WHAT NEEDS TO BE DONE
Find and return every line of the data that contains the word "malignant".

*** Opening of MATERIAL FOR THIS TASK ***

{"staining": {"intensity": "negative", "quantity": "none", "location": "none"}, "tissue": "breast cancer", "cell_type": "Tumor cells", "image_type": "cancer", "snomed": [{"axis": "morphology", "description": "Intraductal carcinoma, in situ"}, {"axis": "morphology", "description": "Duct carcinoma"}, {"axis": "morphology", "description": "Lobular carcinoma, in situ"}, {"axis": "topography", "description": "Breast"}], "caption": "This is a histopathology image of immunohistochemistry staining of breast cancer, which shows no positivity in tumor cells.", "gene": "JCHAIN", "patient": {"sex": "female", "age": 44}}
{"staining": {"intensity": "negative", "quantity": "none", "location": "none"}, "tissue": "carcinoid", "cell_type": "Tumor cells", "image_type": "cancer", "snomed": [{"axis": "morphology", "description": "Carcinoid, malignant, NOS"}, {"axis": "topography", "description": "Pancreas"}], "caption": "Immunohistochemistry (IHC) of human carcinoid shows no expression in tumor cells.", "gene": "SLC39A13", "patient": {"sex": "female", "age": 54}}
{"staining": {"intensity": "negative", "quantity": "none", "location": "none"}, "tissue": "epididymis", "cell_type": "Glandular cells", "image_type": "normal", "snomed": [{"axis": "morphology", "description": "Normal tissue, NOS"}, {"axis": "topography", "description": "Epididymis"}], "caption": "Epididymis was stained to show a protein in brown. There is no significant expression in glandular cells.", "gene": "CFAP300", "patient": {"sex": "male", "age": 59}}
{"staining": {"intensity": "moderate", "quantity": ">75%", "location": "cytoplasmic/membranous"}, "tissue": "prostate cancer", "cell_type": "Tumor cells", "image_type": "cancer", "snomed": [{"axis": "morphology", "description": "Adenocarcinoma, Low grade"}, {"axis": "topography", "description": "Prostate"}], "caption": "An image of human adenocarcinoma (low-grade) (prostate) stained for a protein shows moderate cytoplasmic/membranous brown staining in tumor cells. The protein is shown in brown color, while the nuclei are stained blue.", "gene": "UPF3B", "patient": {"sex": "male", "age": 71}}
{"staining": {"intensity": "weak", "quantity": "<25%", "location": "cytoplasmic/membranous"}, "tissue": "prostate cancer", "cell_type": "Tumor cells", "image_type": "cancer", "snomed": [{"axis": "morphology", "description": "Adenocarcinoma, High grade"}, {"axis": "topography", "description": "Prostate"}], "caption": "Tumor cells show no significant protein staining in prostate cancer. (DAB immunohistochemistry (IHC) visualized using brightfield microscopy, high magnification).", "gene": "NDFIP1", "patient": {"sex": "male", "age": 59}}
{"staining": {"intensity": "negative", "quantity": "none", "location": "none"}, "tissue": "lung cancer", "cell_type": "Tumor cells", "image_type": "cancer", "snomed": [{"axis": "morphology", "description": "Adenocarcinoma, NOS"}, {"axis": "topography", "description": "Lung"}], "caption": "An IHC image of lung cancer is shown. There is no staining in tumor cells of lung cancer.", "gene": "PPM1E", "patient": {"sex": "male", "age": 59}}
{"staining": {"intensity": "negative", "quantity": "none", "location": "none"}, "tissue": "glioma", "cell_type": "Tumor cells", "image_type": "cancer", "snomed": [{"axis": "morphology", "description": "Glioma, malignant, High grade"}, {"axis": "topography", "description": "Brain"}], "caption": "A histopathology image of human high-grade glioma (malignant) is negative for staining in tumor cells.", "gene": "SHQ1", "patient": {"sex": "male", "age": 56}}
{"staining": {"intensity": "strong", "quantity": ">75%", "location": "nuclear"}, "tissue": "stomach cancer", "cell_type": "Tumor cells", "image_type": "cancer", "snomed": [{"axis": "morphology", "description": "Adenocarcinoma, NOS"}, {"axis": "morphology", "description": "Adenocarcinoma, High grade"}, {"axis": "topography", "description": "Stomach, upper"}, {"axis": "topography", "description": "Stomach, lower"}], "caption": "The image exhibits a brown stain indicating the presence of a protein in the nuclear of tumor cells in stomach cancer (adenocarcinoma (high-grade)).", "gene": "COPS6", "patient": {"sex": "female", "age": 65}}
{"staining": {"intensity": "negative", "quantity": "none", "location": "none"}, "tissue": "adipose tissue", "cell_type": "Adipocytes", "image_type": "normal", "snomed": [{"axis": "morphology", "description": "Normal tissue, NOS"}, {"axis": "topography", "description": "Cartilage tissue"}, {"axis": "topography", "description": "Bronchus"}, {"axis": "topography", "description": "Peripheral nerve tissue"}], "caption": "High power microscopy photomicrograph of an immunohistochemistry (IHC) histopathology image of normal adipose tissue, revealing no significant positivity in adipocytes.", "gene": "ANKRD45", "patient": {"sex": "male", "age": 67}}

*** Close of MATERIAL FOR THIS TASK ***

REPLY
{"staining": {"intensity": "negative", "quantity": "none", "location": "none"}, "tissue": "carcinoid", "cell_type": "Tumor cells", "image_type": "cancer", "snomed": [{"axis": "morphology", "description": "Carcinoid, malignant, NOS"}, {"axis": "topography", "description": "Pancreas"}], "caption": "Immunohistochemistry (IHC) of human carcinoid shows no expression in tumor cells.", "gene": "SLC39A13", "patient": {"sex": "female", "age": 54}}
{"staining": {"intensity": "negative", "quantity": "none", "location": "none"}, "tissue": "glioma", "cell_type": "Tumor cells", "image_type": "cancer", "snomed": [{"axis": "morphology", "description": "Glioma, malignant, High grade"}, {"axis": "topography", "description": "Brain"}], "caption": "A histopathology image of human high-grade glioma (malignant) is negative for staining in tumor cells.", "gene": "SHQ1", "patient": {"sex": "male", "age": 56}}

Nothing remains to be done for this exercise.